• **What you will do**:
Repeat the lines from the line with "cells are negative" to the line with "(3,3'-diaminobenzidine) immunohistochemical staining" in the listing below, keeping both end lines and adding nothing.

• **Entries shown**:
::::::
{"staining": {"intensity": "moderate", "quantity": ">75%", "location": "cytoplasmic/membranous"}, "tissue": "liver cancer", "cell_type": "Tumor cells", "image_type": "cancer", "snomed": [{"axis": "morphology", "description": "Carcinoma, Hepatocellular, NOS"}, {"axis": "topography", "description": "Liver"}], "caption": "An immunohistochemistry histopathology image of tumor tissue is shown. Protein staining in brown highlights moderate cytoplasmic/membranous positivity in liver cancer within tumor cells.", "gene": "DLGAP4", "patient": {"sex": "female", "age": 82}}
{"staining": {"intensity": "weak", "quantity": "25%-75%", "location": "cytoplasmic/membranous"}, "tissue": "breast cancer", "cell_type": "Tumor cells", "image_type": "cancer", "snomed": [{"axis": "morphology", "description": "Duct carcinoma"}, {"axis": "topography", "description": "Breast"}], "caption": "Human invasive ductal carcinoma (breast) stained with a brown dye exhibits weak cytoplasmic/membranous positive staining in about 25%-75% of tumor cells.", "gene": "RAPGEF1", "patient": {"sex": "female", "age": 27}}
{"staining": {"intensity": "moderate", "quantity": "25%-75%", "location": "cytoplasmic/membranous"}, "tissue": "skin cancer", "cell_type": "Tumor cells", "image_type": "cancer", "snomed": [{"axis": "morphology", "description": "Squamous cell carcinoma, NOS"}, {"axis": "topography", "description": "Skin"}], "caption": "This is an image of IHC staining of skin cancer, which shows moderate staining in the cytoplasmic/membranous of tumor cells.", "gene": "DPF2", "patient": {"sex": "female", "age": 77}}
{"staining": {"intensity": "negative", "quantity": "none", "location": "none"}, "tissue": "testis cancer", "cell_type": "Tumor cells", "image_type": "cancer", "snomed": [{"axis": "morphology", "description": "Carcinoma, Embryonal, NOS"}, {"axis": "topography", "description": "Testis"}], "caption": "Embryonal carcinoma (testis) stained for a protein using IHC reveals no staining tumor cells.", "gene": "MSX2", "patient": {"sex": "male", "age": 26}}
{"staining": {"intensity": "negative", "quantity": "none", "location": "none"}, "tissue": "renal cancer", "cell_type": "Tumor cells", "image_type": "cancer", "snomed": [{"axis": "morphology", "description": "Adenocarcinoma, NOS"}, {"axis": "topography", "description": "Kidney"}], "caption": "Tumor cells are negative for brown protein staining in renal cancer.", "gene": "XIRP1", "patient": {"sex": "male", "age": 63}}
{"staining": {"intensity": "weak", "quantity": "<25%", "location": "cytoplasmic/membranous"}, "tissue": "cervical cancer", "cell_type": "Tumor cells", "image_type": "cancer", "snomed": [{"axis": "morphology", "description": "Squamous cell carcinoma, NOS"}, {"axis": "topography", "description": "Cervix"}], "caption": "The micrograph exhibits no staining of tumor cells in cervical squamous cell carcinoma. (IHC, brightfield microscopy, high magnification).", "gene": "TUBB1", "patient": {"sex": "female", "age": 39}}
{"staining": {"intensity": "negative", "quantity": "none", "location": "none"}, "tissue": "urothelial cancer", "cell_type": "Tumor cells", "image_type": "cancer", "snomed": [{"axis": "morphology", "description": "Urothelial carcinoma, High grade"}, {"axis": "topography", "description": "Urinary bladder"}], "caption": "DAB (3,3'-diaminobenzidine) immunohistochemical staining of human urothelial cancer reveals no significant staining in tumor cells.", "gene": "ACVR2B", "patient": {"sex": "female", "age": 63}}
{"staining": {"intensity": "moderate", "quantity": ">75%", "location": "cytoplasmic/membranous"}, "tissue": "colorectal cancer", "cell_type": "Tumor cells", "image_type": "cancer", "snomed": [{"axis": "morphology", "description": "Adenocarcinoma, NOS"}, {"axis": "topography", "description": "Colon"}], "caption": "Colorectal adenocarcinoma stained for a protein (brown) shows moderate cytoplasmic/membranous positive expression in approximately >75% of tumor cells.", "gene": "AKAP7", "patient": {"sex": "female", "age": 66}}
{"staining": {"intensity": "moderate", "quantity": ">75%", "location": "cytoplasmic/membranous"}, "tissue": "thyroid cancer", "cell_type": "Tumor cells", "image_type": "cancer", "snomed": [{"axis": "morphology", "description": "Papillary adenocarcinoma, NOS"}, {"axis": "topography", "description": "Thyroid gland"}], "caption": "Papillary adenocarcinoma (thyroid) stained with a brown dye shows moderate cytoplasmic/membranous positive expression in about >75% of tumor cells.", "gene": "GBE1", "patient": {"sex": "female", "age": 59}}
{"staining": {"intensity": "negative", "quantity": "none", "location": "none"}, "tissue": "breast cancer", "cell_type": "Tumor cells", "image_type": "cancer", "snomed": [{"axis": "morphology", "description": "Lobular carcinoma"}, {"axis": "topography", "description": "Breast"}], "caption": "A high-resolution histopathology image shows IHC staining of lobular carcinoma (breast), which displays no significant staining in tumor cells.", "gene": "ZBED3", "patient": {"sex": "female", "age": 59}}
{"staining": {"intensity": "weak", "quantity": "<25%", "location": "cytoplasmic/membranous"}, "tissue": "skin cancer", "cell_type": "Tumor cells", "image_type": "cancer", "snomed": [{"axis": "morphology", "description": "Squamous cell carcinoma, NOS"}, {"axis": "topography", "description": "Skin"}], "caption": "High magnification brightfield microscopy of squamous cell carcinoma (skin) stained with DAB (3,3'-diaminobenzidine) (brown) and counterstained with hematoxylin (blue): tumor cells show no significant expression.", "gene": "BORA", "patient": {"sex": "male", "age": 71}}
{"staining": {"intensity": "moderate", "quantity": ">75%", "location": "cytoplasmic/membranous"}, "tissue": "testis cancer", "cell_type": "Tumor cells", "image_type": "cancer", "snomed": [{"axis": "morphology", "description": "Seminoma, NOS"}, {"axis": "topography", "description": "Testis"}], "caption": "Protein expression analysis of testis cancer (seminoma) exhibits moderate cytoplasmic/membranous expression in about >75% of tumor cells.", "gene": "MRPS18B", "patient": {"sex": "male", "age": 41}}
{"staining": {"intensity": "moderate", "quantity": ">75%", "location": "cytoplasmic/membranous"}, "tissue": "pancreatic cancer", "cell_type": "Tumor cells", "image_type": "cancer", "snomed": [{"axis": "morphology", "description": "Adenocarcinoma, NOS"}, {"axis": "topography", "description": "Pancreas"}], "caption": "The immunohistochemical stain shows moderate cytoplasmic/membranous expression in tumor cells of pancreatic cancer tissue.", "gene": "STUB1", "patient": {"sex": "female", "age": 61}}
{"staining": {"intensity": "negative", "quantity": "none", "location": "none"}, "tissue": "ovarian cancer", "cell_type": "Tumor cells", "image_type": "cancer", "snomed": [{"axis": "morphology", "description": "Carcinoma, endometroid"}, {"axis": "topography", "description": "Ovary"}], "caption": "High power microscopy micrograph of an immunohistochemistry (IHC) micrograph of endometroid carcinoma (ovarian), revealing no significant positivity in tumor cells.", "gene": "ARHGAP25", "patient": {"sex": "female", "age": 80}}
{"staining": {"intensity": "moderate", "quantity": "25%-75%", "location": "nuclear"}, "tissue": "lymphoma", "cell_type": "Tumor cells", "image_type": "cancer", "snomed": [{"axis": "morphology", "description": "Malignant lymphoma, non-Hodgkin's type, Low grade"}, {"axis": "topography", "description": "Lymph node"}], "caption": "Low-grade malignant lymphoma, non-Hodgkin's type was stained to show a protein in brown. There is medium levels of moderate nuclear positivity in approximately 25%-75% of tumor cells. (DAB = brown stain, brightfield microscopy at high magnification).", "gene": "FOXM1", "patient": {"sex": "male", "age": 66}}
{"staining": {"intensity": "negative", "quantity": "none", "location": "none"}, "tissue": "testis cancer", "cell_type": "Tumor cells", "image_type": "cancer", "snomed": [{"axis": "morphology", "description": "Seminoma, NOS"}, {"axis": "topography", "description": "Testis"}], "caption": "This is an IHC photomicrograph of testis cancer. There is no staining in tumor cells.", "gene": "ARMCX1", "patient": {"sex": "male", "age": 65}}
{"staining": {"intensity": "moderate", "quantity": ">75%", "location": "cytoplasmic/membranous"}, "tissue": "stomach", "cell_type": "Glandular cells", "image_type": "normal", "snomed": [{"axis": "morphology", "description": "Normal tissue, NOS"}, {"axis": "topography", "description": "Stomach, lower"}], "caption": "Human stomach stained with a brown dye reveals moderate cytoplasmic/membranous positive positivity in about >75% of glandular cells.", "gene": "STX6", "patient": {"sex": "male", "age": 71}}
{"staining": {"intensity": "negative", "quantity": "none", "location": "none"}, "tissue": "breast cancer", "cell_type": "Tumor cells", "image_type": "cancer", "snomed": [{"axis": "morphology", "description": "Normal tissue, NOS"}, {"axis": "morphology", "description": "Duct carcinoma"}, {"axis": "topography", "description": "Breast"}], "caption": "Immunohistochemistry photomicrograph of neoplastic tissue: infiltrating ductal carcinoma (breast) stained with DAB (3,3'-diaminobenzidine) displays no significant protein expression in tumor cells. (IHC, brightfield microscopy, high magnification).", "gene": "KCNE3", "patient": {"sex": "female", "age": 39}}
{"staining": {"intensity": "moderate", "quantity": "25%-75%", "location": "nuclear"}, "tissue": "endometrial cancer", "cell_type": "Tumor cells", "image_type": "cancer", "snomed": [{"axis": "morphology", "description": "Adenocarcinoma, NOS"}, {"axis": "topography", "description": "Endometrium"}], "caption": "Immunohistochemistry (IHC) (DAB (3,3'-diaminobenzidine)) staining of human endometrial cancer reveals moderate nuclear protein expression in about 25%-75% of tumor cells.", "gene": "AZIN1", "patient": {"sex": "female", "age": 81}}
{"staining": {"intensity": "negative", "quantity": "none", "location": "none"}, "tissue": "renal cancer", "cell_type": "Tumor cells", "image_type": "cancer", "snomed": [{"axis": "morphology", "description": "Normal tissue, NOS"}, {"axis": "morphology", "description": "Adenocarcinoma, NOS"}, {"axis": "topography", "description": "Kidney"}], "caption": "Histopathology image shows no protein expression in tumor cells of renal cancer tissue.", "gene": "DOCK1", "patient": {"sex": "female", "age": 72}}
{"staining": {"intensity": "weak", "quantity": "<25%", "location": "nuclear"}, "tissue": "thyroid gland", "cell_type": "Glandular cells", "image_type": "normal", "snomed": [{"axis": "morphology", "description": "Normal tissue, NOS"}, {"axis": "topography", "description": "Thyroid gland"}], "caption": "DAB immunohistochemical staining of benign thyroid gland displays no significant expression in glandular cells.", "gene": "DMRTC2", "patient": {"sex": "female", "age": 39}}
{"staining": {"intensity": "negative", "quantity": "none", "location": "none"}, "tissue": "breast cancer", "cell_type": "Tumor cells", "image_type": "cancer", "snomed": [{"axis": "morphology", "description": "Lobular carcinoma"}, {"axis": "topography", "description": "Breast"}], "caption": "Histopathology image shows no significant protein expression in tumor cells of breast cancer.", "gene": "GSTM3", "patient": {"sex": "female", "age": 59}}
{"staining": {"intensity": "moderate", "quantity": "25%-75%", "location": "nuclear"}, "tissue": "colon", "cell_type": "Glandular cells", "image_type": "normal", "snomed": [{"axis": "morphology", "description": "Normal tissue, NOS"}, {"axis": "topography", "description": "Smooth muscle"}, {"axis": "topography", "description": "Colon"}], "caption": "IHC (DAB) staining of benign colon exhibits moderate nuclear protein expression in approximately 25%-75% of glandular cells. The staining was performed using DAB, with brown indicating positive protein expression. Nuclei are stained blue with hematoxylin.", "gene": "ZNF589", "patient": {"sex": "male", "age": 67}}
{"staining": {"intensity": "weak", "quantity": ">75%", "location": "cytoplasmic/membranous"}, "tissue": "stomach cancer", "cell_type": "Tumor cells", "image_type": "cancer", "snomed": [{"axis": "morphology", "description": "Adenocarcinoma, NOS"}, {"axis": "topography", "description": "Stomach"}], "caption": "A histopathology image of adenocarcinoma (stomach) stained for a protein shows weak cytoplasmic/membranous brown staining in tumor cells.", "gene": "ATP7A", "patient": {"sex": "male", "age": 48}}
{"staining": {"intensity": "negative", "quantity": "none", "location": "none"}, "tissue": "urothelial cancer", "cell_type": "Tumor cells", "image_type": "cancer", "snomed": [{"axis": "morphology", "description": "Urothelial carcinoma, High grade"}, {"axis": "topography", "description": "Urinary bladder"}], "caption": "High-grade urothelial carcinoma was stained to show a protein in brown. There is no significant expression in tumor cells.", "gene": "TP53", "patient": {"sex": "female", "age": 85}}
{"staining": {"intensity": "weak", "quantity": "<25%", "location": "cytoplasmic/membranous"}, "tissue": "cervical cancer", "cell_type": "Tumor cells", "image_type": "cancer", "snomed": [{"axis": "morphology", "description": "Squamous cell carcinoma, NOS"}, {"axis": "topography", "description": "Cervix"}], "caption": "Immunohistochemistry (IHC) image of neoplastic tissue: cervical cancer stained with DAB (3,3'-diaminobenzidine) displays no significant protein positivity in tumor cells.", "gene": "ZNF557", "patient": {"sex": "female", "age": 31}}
::::::
• **Output for this exercise**:
{"staining": {"intensity": "negative", "quantity": "none", "location": "none"}, "tissue": "renal cancer", "cell_type": "Tumor cells", "image_type": "cancer", "snomed": [{"axis": "morphology", "description": "Adenocarcinoma, NOS"}, {"axis": "topography", "description": "Kidney"}], "caption": "Tumor cells are negative for brown protein staining in renal cancer.", "gene": "XIRP1", "patient": {"sex": "male", "age": 63}}
{"staining": {"intensity": "weak", "quantity": "<25%", "location": "cytoplasmic/membranous"}, "tissue": "cervical cancer", "cell_type": "Tumor cells", "image_type": "cancer", "snomed": [{"axis": "morphology", "description": "Squamous cell carcinoma, NOS"}, {"axis": "topography", "description": "Cervix"}], "caption": "The micrograph exhibits no staining of tumor cells in cervical squamous cell carcinoma. (IHC, brightfield microscopy, high magnification).", "gene": "TUBB1", "patient": {"sex": "female", "age": 39}}
{"staining": {"intensity": "negative", "quantity": "none", "location": "none"}, "tissue": "urothelial cancer", "cell_type": "Tumor cells", "image_type": "cancer", "snomed": [{"axis": "morphology", "description": "Urothelial carcinoma, High grade"}, {"axis": "topography", "description": "Urinary bladder"}], "caption": "DAB (3,3'-diaminobenzidine) immunohistochemical staining of human urothelial cancer reveals no significant staining in tumor cells.", "gene": "ACVR2B", "patient": {"sex": "female", "age": 63}}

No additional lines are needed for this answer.